In the beginning of the twentieth century, almost all clothing came from a cotton field, a sheep’s back, or a silkworm. Thanks to turn-of-the century pioneers like Camille and Henry Dreyfus, today synthetic fibers offer style and convenience for millions.

Born in Basel, Switzerland, and educated in Basel and at the Sorbonne, the Dreyfus brothers devoted a lifetime to the scientific and commercial development of cellulose acetate, conducting more than 20,000 experiments in realizing their goals.  Their initial interest in the material was spurred by the need for nonflammable film—as a substitute for celluloid—for the fledgling photography and motion picture industries. Their vision extended to a potentially large market for toilet articles that would not scorch when exposed to flames, and the possibility of a luxurious artificial silk fiber made from cellulose acetate.

In 1908, the Dreyfus brothers began their concentrated work on creating a production process for cellulose acetate film and fibers, making products with unprecedented solubility and high viscosities.  They were among the first to realize the importance of the acetyl content of cellulose acetate as it affects the properties of the material and, in fact, showed that viscosity, high tensile strength, and elasticity are complementary.  The pioneering brothers were also able to avoid cellulose degradation, years before the polymeric nature of cellulose was discovered.

World War I interrupted the Dreyfus brothers’ work on commercial fiber development, when the role of cellulose acetate proved to be important in the war effort. The fiber was uniquely suited for coating and preserving the fabric of airplane wings to impart properties of tautness, resiliency, waterproofing, and most important, nonflammability. The wings of aircraft used by England, France, Italy, and the United States were all coated with dope made from cellulose acetate, produced by the Dreyfus brothers in England.  In 1917, the U.S. government asked the Dreyfuses to establish a plant in America for the same purpose. Built in Cumberland, Maryland, that facility became the first commercially operating plant of the American Cellulose & Chemical Manufacturing Company (Amcelle), which changed its name to the Celanese Corporation of America in 1927.

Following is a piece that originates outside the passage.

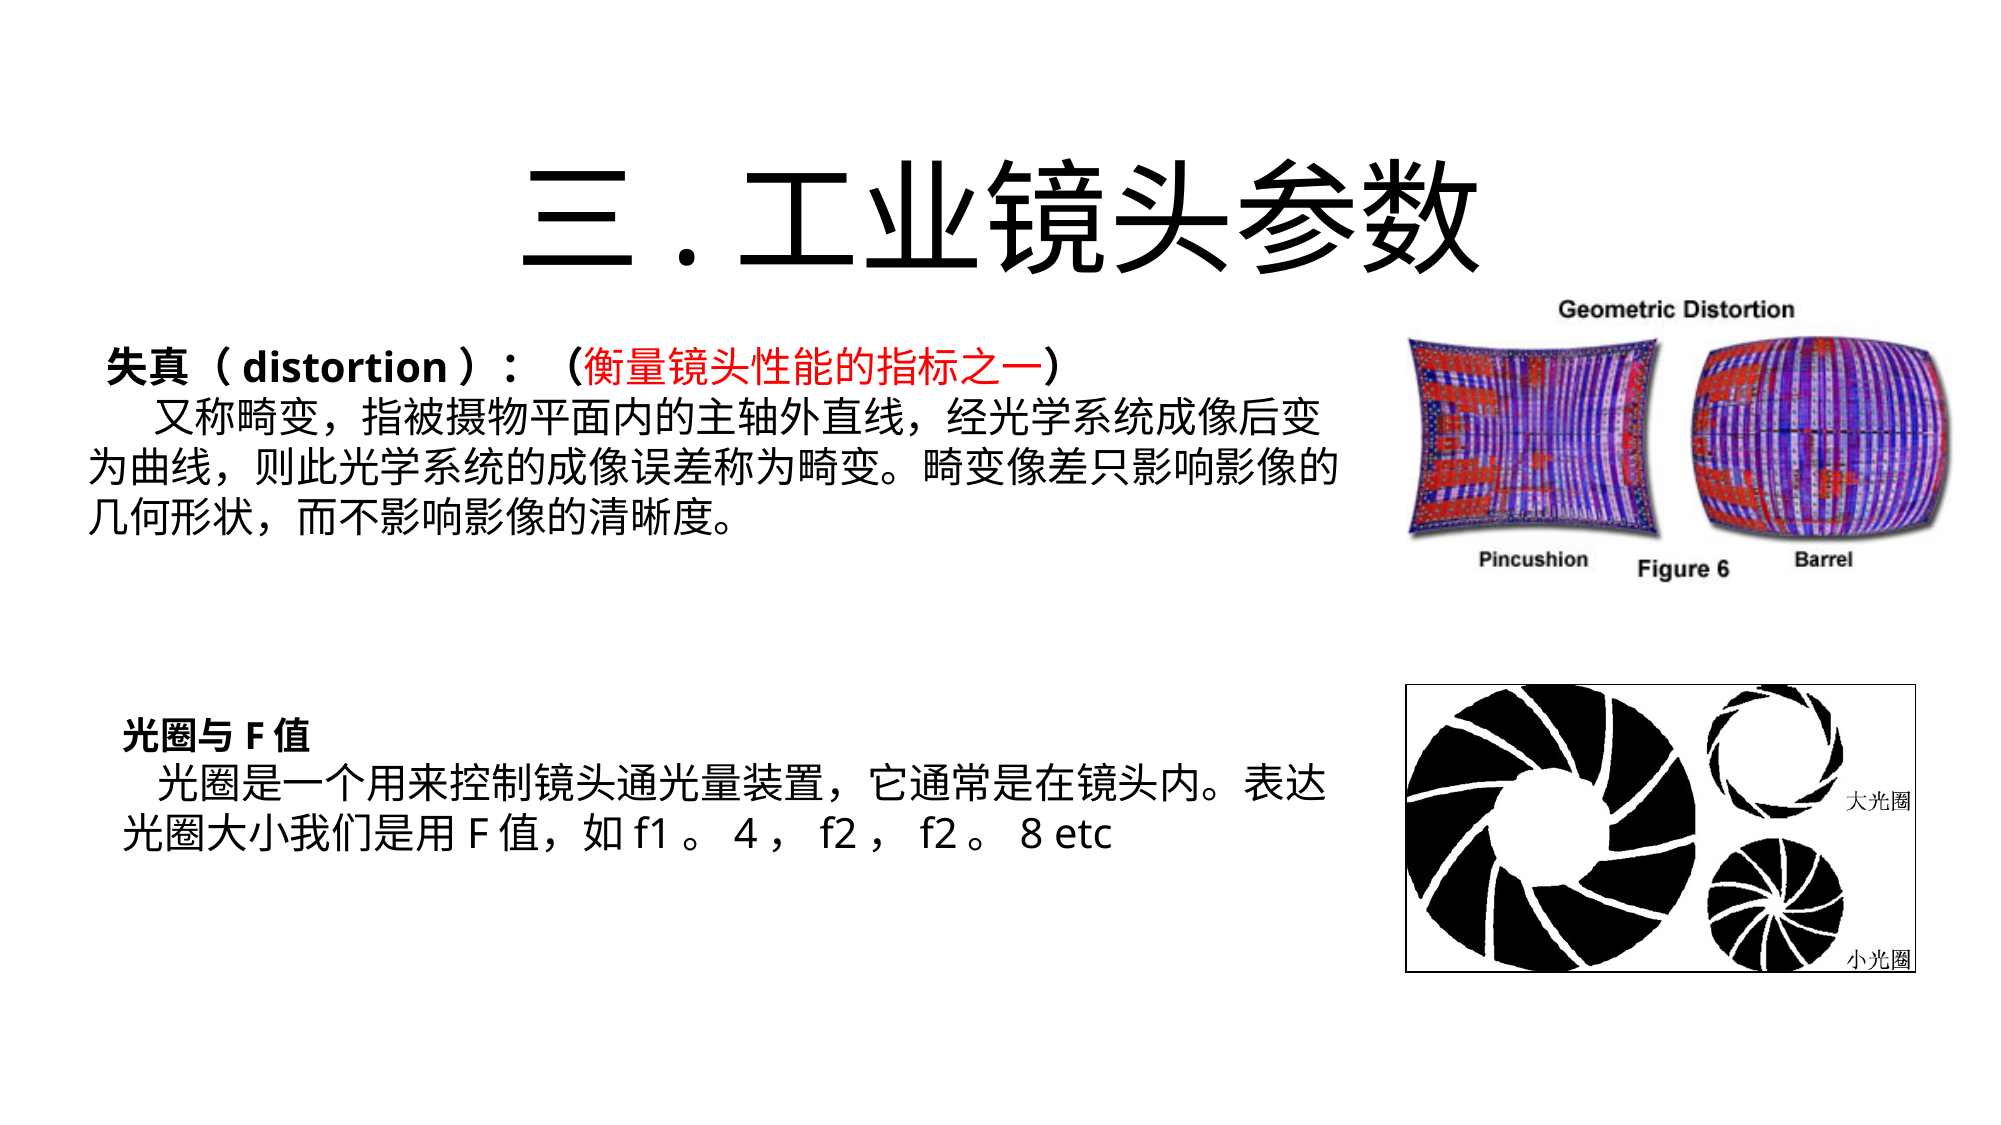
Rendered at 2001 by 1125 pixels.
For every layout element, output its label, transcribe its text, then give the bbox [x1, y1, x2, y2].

In 1919, the brothers resumed their efforts to commercialize cellulose acetate fibers. They encountered numerous challenges, not the least of which was dyeing the fibers.  The efforts of several dyestuff manufacturers and outstanding British dyers were enlisted, and a solution was found: insoluble dyes finely dispersed in oil. The fiber could then be dyed in a range of shades sufficiently wide and colorfast for the commercial markets, an achievement that constitutes one of the most important chapters in the history of the dyeing industry. For his work in this area, in 1938 Henry Dreyfus was awarded the Perkin Research Medal, the highest honor of the Society of Dyers and Colourists of Great Britain.

Henry Dreyfus remained focused on technical development throughout his life, and managed the British company. Camille Dreyfus, who had considerable flair for finance, sales, and management, built the Celanese Corporation in the U.S., focusing on cellulose acetate for consumers.  He dubbed the fibers and fabrics “Celanese,” which came to be synonymous with quality and ease of care.

The Dreyfus brothers were widely recognized as chemical pioneers and exceptional businessmen. Honors awarded them included Officer of the Legion of Honor to Camille Dreyfus, from the French Government; the Perkin Research Medal to Henry Dreyfus; and the Modern Pioneer Award to Camille Dreyfus from the National Association of Manufacturers.

The Foundation's logo is a representation of a bishop's pastoral staff, and is the symbol of the city of Basel, Switzerland, birthplace of Camille and Henry Dreyfus.